Single-nucleotide polymorphisms of genes can increase disease susceptibilities via affect gene expression. Silico analysis is a novel computational approach to identify potential SNPs causing transcription factor binding affinities to change and influence regulatory functions of genes [35]. Since polymorphisms have been identified and their transition is considered to be an important enhancer of transcriptional activation associated with elevated levels genes expression, structural analysis study showed that TNF-α protein stability was impacted by amino acid residue substitutions of P84L (rs4645843) and A94T (rs1800620) [36]. The effect of IL-8 SNPs and protein structure in disease risk was also conducted by silico analysis [37]. Although the level of confidence is too high in some cases, it is still too low for clinical purpose, which is a main limitation of silico analysis programs [38].

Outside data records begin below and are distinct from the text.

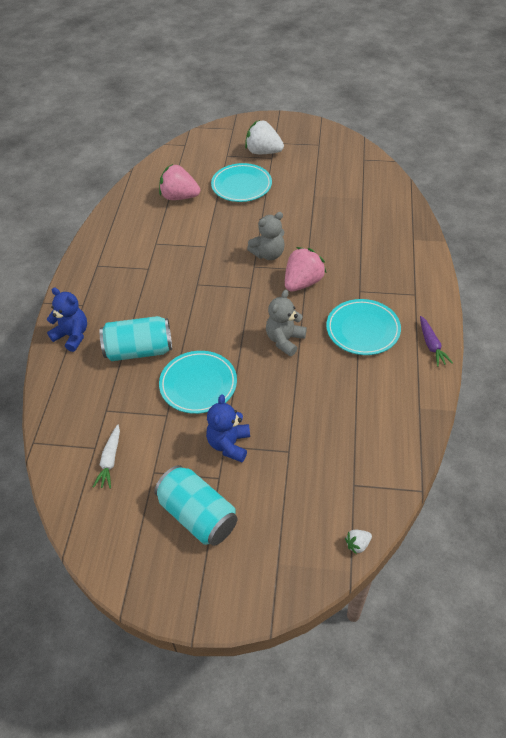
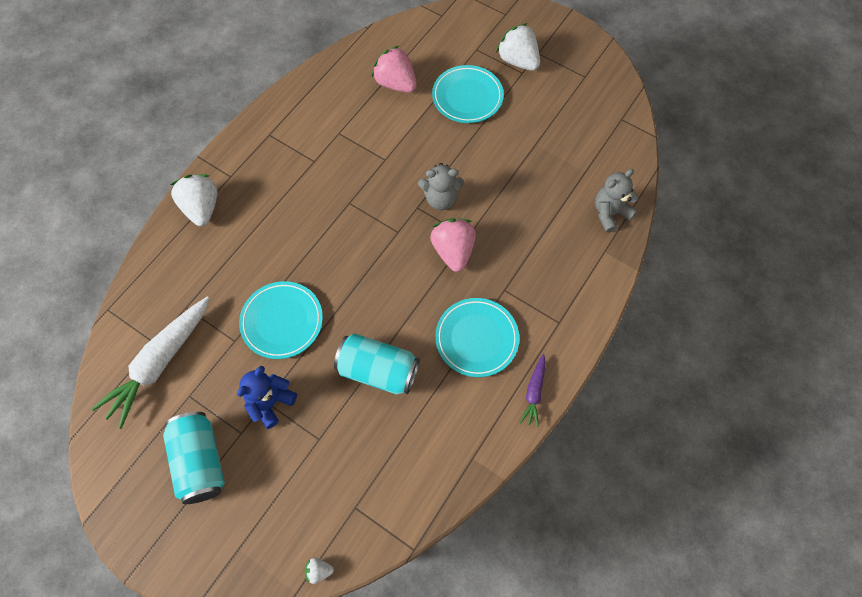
camera: 25 degrees right, 15 degrees up
blue teddy bear [47,287,87,352] -> white strawberry [170,174,218,226]
white carrot [93,424,120,489] -> white carrot [92,297,210,429], size x2.04
turquoise can [100,316,172,361] -> turquoise can moved to [334,333,420,394]
grey teddy bear [266,290,307,356] -> grey teddy bear moved to [595,169,639,233]
pink strawberry [285,247,327,291] -> pink strawberry turned 75 degrees counterclockwise [430,218,476,272]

Our study has some limitations. We only investigated one polymorphism located in the promoter region, which might not entirely account for the functions of the TNF-α and IL-8 genes. More functional polymorphisms of the TNF-α and IL-8 genes should be included in future analyses with larger samples to validate our findings. Other proinflammatory cytokines such as NF-κB also need to be further investigated. In addition, interactions of cigarette smoking and other cytokines on the UC risk should be explored in the future.

5. Conclusions

We found a dose-response relationship between the number of risk factors and the OR for UC. These findings suggest that individuals who carry high-risk genotypes, including the TNF-α-308 A/A genotype and the IL-8 -251 T/T genotype, and who experience cumulative cigarette smoking have a significantly increased OR for UC in a dose-response manner.